Record excerpts
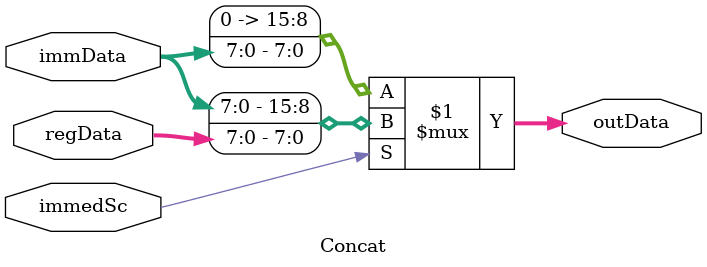
<source format=v>
module Concat(input [15:0] regData,
	            input [7:0] immData,
	            input immedSc,
	            output [15:0] outData);
	
assign outData = immedSc ? {immData, regData[7:0]}: $signed(immData);

endmodule

</source>
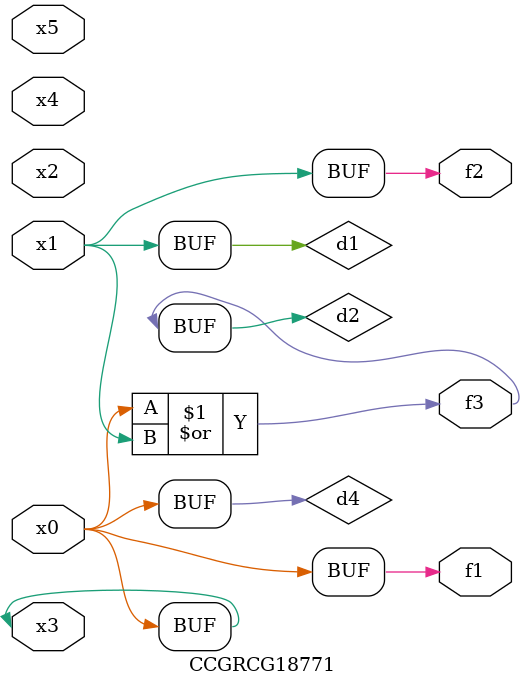
<source format=v>
module CCGRCG18771(
	input x0, x1, x2, x3, x4, x5,
	output f1, f2, f3
);

	wire d1, d2, d3, d4;

	and (d1, x1);
	or (d2, x0, x1);
	nand (d3, x0, x5);
	buf (d4, x0, x3);
	assign f1 = d4;
	assign f2 = d1;
	assign f3 = d2;
endmodule

</source>
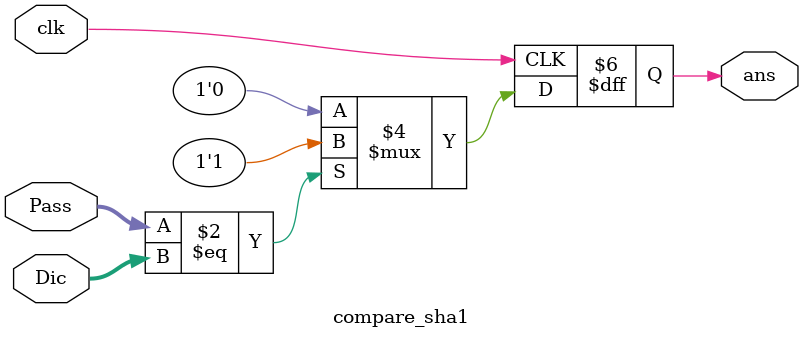
<source format=v>
`timescale 1ns / 1ps


module compare_sha1(
    input clk,
    input [20*8:0] Pass,
    input [20*8:0] Dic,
    output reg ans
    );
    
    
    always @(posedge clk)
    begin
        if (Pass == Dic)
        ans<= 1;
        else 
        ans <= 0;
    end
    
endmodule

</source>
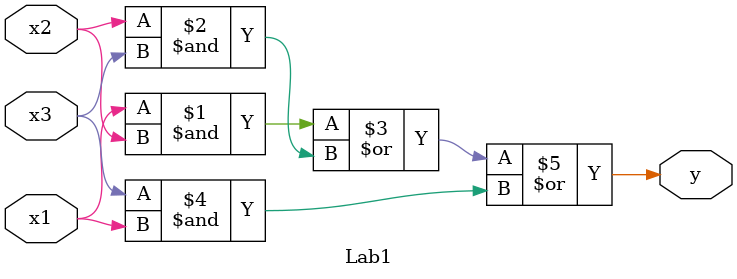
<source format=sv>
`timescale 1ns / 1ps


module Lab1(

    input x1,
    input x2,
    input x3,
    output y
    );
    
    assign y = (x1&x2) | (x2&x3) | (x3&x1);
    
endmodule

</source>
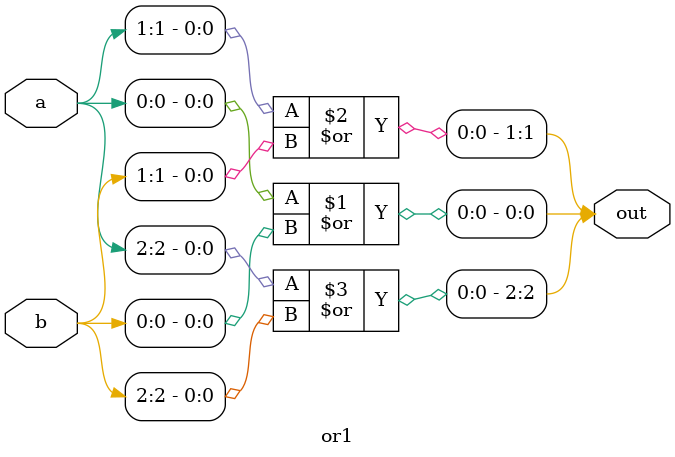
<source format=v>
module or1 (
  input [2:0] a,
  input [2:0] b,
  output [2:0] out
);

  assign out = {(a[2] | b[2]), (a[1] | b[1]), (a[0] | b[0])};

endmodule
</source>
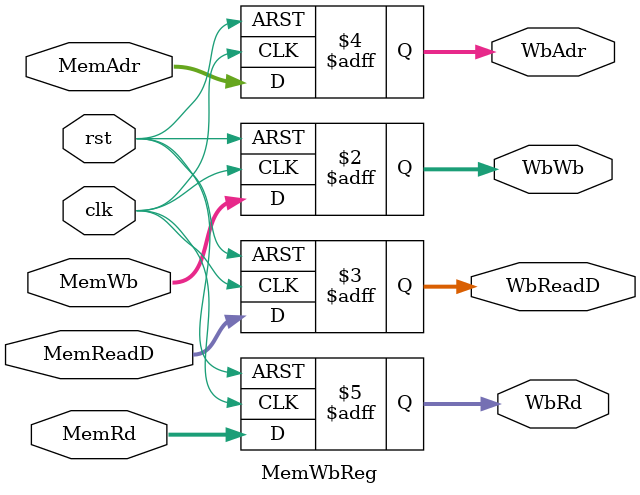
<source format=v>
`timescale 1ps/1ps
module MemWbReg (
    clk,
    rst,
    MemWb,
    MemReadD,
    MemAdr,
    MemRd,

    WbWb,
    WbReadD,
    WbAdr,
    WbRd
    );
    input clk, rst;
    input [1:0]MemWb;
    input [31:0]MemReadD;
    input [31:0]MemAdr;
    input [4:0]MemRd;

    output reg [1:0]WbWb;
    output reg [31:0]WbReadD;
    output reg [31:0]WbAdr;
    output reg [4:0]WbRd;
    

    always @(posedge clk, posedge rst) begin
        if (rst) begin
            WbWb = 2'b0;
            WbReadD = 32'b0;
            WbAdr = 32'b0;
            WbRd = 5'b0;
        end
        else begin
            WbWb = MemWb;
            WbReadD = MemReadD;
            WbAdr = MemAdr;
            WbRd = MemRd;
        end
    end 
endmodule





</source>
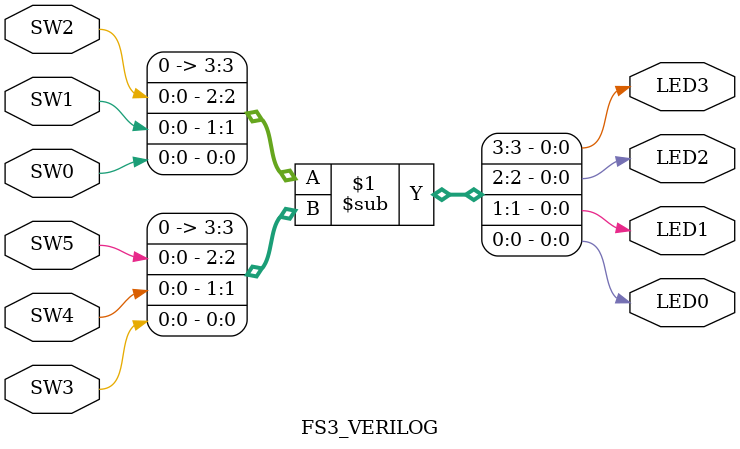
<source format=v>
module FS3_VERILOG(SW0, SW1, SW2, SW3, SW4, SW5, LED0, LED1, LED2, LED3);

    input SW0;
    input SW1;
    input SW2;
    input SW3;
    input SW4;
    input SW5;
    output LED0;
    output LED1;
    output LED2;
    output LED3;

    assign {LED3, LED2, LED1, LED0} = {SW2, SW1, SW0} - {SW5, SW4, SW3};

endmodule

</source>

Directions for this task
Range to copy from the listing above: the line containing "WbAdr = 32'b0;" down to the line containing "output LED1;", both included. Reproduce it exactly, minus the pictures, and add nothing.

Exercise answer
            WbAdr = 32'b0;
            WbRd = 5'b0;
        end
        else begin
            WbWb = MemWb;
            WbReadD = MemReadD;
            WbAdr = MemAdr;
            WbRd = MemRd;
        end
    end 
endmodule





</source>
<source format=v>
module FS3_VERILOG(SW0, SW1, SW2, SW3, SW4, SW5, LED0, LED1, LED2, LED3);

    input SW0;
    input SW1;
    input SW2;
    input SW3;
    input SW4;
    input SW5;
    output LED0;
    output LED1;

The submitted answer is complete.